4:10 pm Presentation
“On the Promotion of Instabilities for Hydro-Kinetic Energy Harvesting Through Flexible Materials and Wave-Like Analogs”
Presented by DIEGO F. MURIEL (Prof. Katz)
The implementation of flexible materials for micro-energy harvesting is limited by the required high flow velocities to start exploitable oscillations. Initial configurations consist of membranes or plates with minimal or no induced curvature. Upon the action of an external flow, the harvester will oscillate presenting attractive possibilities for energy extraction. We demonstrate that forcing a plate into a wave-like deformation reduces minimum required flow velocities and provides consistent large amplitude oscillatory motions. First, we present the capacity to extract energy through a self-powered water pump, and second, we build a reduced-order model to explore the underlying physics. We show that the main driving mechanisms are a marginally stable deformation, a destabilizing effect of the compressive force, and an unsteady flow field that exists prior to the onset of large amplitude oscillatory motions. Our results open possibilities for new configurations of energy harvesters, and we argue the physical concepts can be translated to areas such as locomotion and propulsion.
4:35 pm Presentation
“Effect of Free-Stream Vortical Disturbances on Thermal Turbulent Boundary Layer”

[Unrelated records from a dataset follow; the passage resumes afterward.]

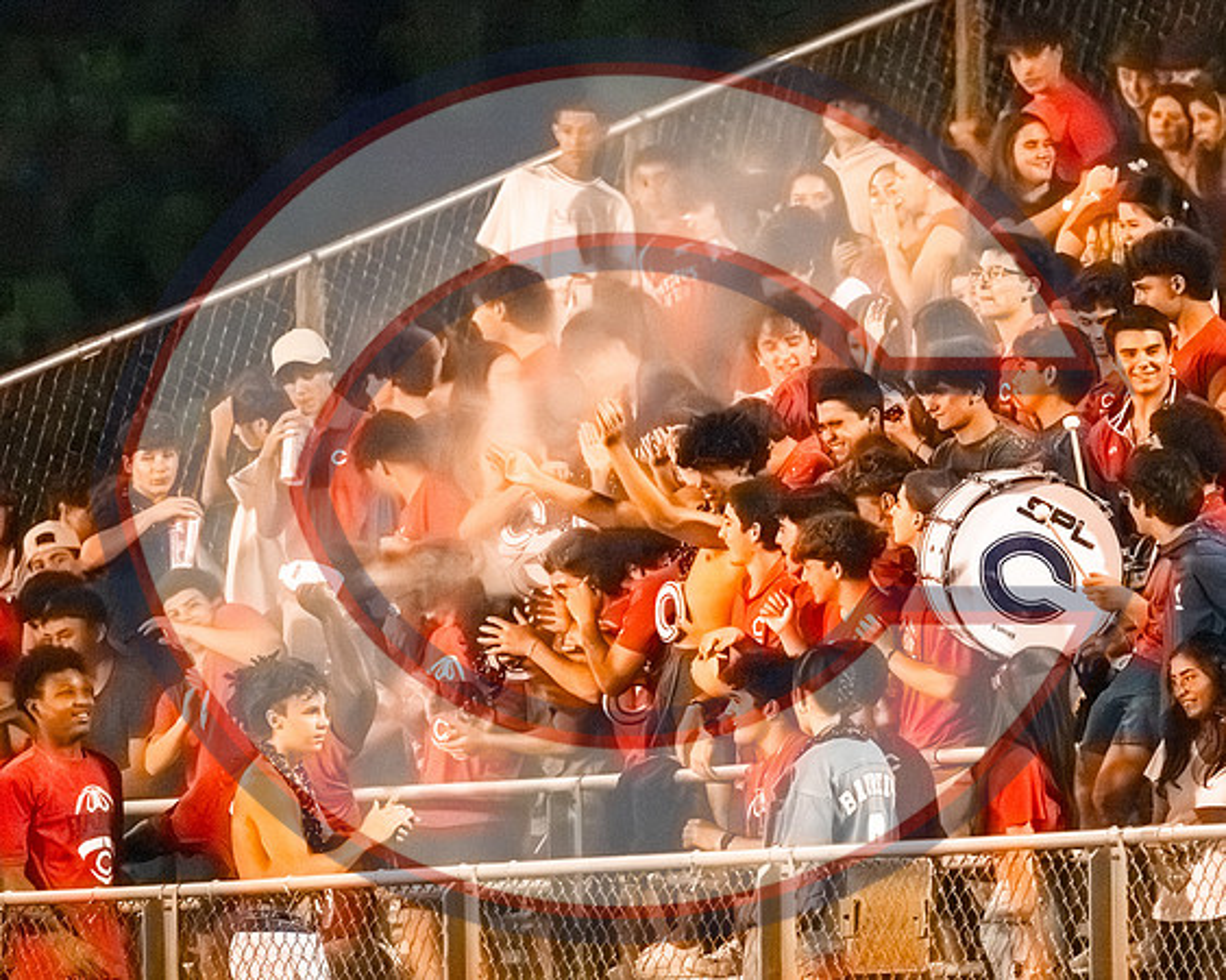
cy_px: 408
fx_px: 22544
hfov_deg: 3.1
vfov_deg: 2.5
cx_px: 644
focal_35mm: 622
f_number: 4.5
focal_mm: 400
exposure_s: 1/1600
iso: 25600
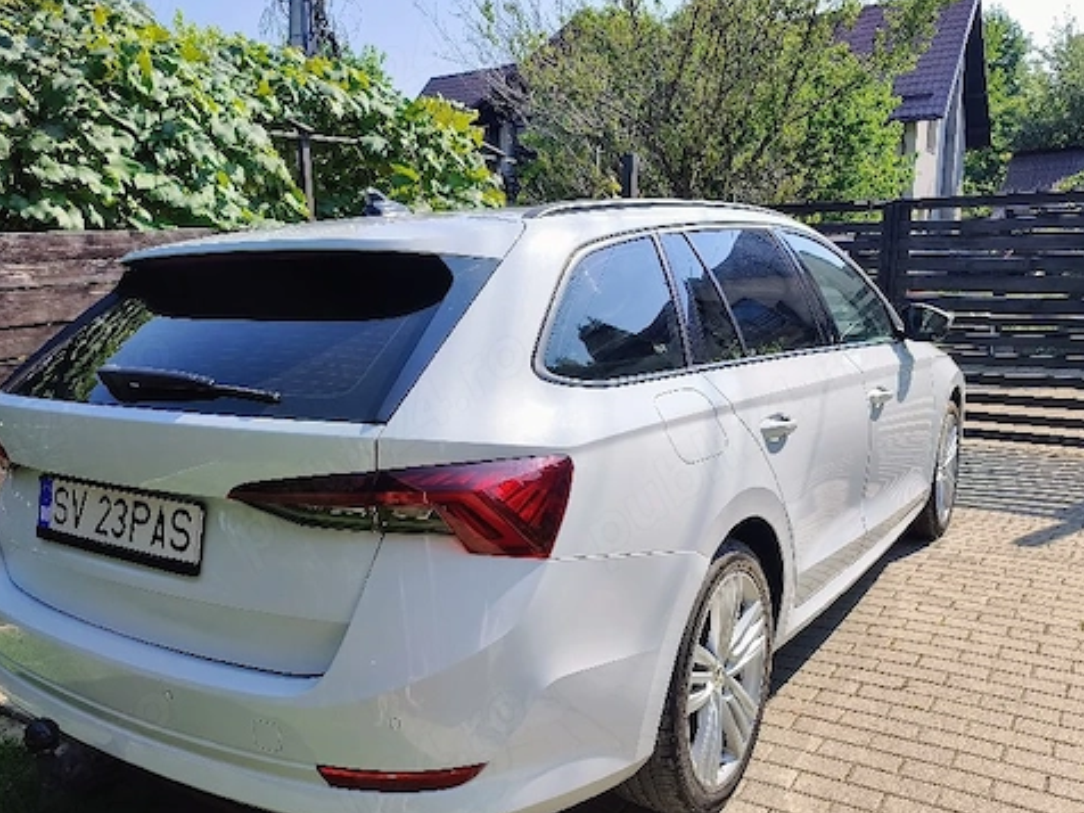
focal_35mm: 29
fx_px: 908
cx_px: 469
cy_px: 455
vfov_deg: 48.1
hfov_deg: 61.4
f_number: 1.7
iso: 50
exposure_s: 1/833
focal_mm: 6.06
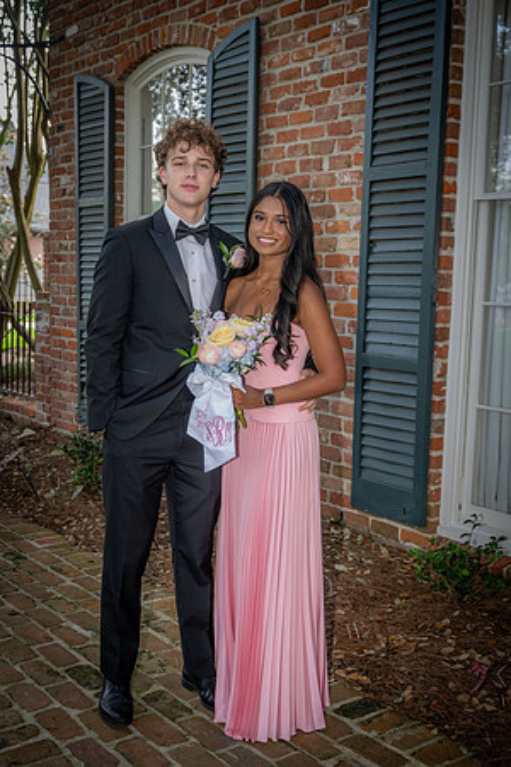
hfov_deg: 31.9
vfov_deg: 46.4
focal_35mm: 42
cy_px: 384
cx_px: 256
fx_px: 894
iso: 1400
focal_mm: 42
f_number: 6.3
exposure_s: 1/125
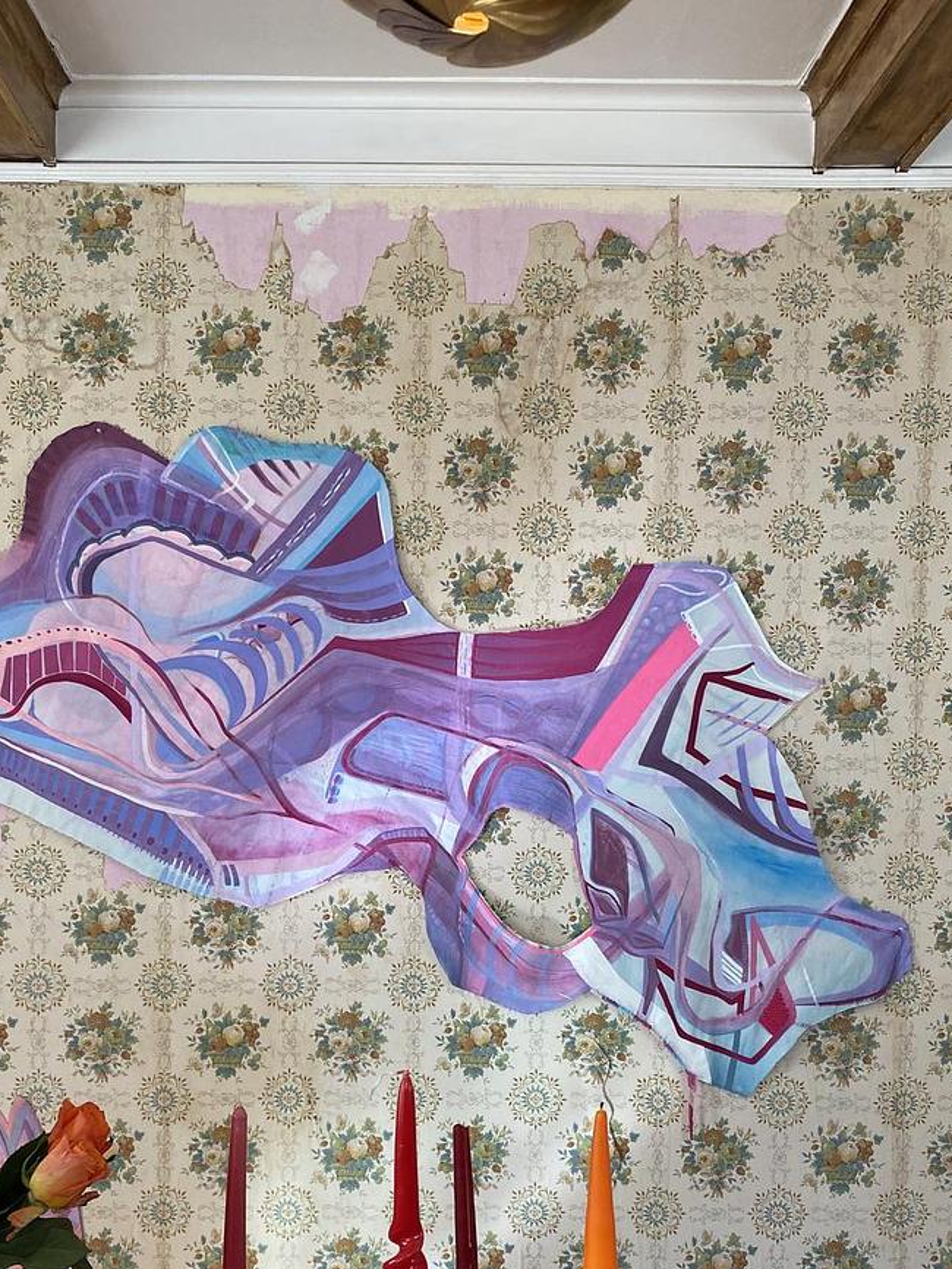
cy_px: 808
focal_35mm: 36
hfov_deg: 39.6
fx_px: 1320
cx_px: 450
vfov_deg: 50.7
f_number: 1.8
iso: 100
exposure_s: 1/121
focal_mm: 4.25
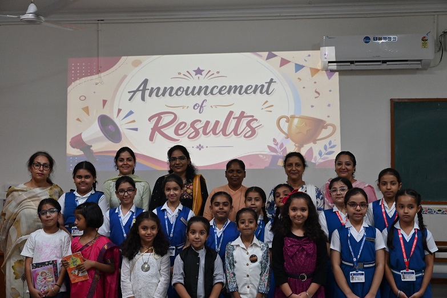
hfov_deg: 43.6
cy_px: 149
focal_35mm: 45
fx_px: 559
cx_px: 224
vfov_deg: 29.9
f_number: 5.3
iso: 3200
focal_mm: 45
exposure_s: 1/125
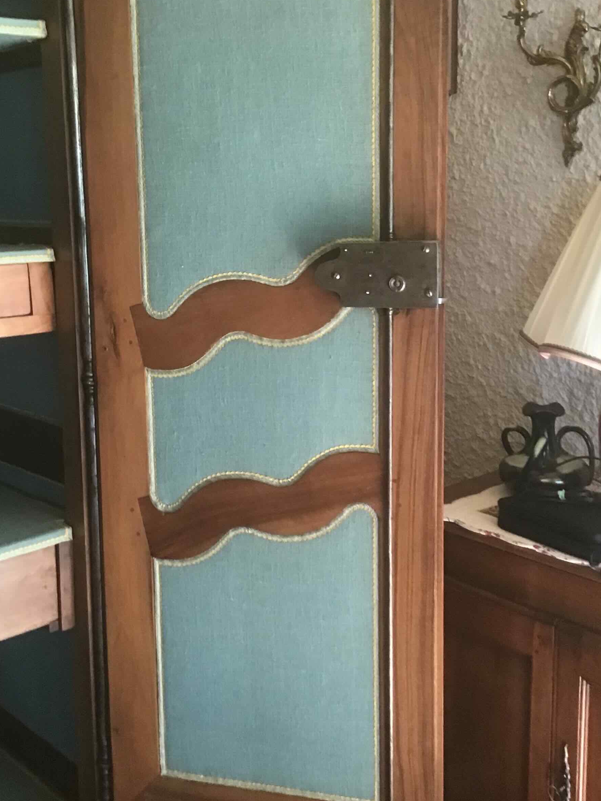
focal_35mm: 43
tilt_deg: -8.1
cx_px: 296
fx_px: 995
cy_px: 344
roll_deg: +1.1
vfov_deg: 43.7
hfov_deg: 33.6
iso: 160
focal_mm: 3.3
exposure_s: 1/33
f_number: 2.4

Presented by JIHO YOU (Prof. Zaki)
Direct numerical simulations are performed to examine the impact of free-stream vortical forcing on a thermal turbulent boundary layer. When the boundary layer is buffeted by the external perturbations, the wall heat-transfer rate is increased relative to the canonical configuration where the free stream is quiescent. The change in the Stanton number is attributed to the distortion of the base temperature profile and enhanced production of the scalar variance. Both terms are increased due to the wall-normal heat flux, which is itself a result of the enhanced Reynolds stresses in response to the free-stream vortical forcing. The enhanced production of temperature variance leads to the formation of high thermal fluctuations that are maintained in the forced flow. In addition, the free-stream disturbances modify the spectral content of the boundary layer, and enlarge the scales of the hydrodynamic and thermal structures in the logarithmic layer. Near the near wall, the thermal structures are also strengthened due to their modulation by the outer velocity motions.